Why PS5 and Xbox Series X Restocks Keep Selling Out in Minutes
The chip shortage keeps next-gen console supply far below demand, so restocks vanish in minutes and scalpers profit.
If you’ve spent any part of the last few months refreshing a Walmart cart page at 3:29 p.m. on a Tuesday, you’re not alone, and you’re probably still consoleless. Six months after launch, PS5 and Xbox Series X remain some of the hardest things to buy in tech, and the reason isn’t hype — it’s silicon.
The global chip shortage has been squeezing everything from cars to laptops since late last year, and consoles are caught right in the middle of it. Sony and Microsoft need leading-edge chips from the same foundries that automakers, PC makers and practically every other electronics company are also fighting over. Demand for next-gen consoles was already going to be brutal given how many people are stuck at home with disposable income and nowhere to spend it except online. Pair that with a supply chain that can’t keep up, and you get exactly what we’ve had all spring: a drought.
The restock pattern. Retailers like Walmart, Best Buy, Target and GameStop have settled into a rough rhythm of periodic restocks, but “rhythm” is generous — weeks can pass between drops, and there’s no fixed schedule. Walmart in particular has become known for dropping stock around 3:30 p.m. ET on a weekday, which has turned into a small ritual for anyone trying to buy one legitimately. The window to actually get a unit in your cart, survive checkout, and not get bounced by a site crash is often measured in seconds, not minutes, despite what “minutes” implies. Twitter bots and stock-tracker sites have become essential tools rather than novelties at this point.
Scalpers are the other half of the story. Bots snap up huge chunks of each restock and flip units on resale marketplaces for two to three times MSRP. It’s a genuinely frustrating dynamic — you’ve got a $500 console that’s functionally a $1,000-1,500 purchase if you don’t want to play the restock game. Retailers have tried countermeasures like queue systems and invite-only purchase windows, with mixed results. Bots adapt fast.

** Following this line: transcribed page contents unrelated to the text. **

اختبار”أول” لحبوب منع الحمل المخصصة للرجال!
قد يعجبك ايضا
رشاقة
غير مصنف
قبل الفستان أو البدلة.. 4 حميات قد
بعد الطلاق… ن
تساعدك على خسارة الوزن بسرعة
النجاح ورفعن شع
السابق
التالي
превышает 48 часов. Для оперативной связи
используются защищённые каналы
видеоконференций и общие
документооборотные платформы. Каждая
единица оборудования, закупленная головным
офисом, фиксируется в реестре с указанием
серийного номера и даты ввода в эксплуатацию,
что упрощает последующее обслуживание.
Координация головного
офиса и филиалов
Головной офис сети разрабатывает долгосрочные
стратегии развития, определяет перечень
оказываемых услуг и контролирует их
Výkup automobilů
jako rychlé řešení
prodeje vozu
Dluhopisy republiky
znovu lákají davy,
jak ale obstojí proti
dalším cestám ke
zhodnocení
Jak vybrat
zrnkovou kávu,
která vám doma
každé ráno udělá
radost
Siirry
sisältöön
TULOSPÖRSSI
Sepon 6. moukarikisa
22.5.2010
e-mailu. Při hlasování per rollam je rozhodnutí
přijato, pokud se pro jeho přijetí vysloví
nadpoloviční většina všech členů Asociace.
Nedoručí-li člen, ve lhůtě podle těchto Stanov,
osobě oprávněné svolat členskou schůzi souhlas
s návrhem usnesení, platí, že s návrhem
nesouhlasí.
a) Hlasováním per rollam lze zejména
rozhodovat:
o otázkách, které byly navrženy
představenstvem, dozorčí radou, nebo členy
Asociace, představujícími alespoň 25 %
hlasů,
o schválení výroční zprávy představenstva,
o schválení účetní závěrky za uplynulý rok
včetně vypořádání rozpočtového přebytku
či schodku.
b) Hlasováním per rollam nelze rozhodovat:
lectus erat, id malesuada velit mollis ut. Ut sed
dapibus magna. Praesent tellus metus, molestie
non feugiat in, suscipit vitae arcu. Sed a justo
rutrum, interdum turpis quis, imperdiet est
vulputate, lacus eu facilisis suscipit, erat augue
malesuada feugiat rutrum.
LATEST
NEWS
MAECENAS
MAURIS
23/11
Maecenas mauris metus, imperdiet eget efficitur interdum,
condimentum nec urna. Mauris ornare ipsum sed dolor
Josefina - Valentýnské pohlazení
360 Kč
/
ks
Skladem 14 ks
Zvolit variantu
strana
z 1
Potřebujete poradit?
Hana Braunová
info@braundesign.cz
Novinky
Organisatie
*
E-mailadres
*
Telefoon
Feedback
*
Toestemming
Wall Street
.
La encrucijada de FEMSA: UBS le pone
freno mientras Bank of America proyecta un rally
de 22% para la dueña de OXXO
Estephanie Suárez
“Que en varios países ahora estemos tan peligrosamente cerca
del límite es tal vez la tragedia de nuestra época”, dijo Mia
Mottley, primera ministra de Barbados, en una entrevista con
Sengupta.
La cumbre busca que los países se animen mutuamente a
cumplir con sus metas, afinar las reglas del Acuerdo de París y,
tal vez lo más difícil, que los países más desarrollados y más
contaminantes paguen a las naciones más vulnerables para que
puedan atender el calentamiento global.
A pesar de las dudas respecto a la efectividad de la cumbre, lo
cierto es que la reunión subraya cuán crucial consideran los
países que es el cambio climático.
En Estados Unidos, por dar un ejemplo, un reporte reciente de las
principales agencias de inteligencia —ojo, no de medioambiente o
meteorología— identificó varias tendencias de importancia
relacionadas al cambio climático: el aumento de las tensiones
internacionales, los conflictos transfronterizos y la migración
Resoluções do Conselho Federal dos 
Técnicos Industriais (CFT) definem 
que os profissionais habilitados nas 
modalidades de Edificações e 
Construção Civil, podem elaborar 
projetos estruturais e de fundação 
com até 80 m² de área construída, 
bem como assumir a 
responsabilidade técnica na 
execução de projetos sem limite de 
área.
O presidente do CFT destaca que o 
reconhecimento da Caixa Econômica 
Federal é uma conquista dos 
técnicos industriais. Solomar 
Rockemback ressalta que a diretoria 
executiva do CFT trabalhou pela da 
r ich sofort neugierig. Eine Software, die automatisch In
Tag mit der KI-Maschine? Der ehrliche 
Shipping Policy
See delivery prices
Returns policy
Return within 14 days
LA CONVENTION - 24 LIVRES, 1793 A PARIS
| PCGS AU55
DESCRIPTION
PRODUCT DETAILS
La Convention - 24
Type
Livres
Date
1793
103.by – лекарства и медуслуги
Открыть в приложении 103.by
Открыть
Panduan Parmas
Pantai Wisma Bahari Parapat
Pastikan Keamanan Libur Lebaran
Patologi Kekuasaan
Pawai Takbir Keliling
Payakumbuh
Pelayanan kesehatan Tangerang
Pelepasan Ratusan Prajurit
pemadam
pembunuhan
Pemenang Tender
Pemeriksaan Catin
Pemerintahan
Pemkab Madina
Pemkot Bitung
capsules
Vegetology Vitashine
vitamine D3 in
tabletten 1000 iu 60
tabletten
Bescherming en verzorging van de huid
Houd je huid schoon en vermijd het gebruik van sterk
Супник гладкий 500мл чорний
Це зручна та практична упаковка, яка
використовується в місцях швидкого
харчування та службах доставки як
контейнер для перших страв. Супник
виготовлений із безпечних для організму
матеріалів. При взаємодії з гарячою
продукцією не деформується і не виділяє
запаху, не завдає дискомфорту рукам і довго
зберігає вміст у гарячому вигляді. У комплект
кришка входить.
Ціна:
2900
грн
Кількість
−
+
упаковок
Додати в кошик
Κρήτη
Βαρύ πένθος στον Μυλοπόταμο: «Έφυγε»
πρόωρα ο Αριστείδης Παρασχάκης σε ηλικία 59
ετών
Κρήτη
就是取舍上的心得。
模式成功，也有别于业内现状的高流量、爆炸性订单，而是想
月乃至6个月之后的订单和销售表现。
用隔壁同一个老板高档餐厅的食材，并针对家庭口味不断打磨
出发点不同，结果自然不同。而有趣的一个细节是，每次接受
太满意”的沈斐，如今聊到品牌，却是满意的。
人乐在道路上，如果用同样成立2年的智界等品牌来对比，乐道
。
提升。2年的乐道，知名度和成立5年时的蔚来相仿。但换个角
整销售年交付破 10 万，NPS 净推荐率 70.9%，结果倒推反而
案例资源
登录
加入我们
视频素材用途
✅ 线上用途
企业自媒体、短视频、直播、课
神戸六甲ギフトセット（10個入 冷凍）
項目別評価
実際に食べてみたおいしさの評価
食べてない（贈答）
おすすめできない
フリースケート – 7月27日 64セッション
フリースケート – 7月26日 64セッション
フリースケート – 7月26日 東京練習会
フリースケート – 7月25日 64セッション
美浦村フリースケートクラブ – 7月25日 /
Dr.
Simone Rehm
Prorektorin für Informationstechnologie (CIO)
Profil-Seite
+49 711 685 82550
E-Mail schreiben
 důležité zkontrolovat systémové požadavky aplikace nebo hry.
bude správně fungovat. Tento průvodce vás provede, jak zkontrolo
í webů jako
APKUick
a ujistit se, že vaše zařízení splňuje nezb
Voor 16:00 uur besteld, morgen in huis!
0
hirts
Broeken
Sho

What’s frustrating is that there’s no clean end in sight. This isn’t a marketing-driven shortage that eases once initial hype cools off — it’s a structural supply problem tied to global chip fabrication capacity, and that doesn’t turn around in a quarter. Anyone hoping restocks get easy by summer should probably temper expectations.
If you’re still hunting, the best advice remains unglamorous: follow a couple of reliable stock-tracking accounts, have your payment info saved somewhere fast, and expect to lose more attempts than you win. It’s not a great system, but for now it’s the only one we’ve got.